Data:
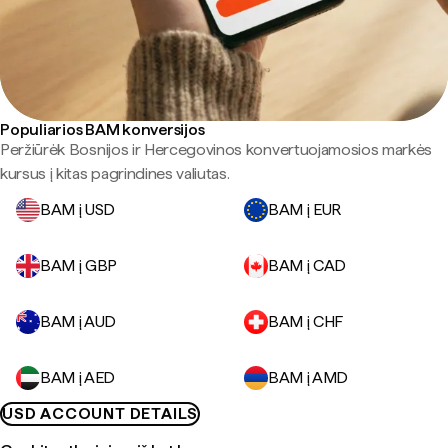
Populiarios BAM konversijos
Peržiūrėk Bosnijos ir Hercegovinos konvertuojamosios markės
kursus į kitas pagrindines valiutas.
BAM į USD
BAM į EUR
BAM į GBP
BAM į CAD
BAM į AUD
BAM į CHF
BAM į AED
BAM į AMD
USD ACCOUNT DETAILS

Problem to solve: Copy out, word for word, the text read from every row above, leaving the pictures out.

Output:
Populiarios BAM konversijos
Peržiūrėk Bosnijos ir Hercegovinos konvertuojamosios markės
kursus į kitas pagrindines valiutas.
BAM į USD
BAM į EUR
BAM į GBP
BAM į CAD
BAM į AUD
BAM į CHF
BAM į AED
BAM į AMD
USD ACCOUNT DETAILS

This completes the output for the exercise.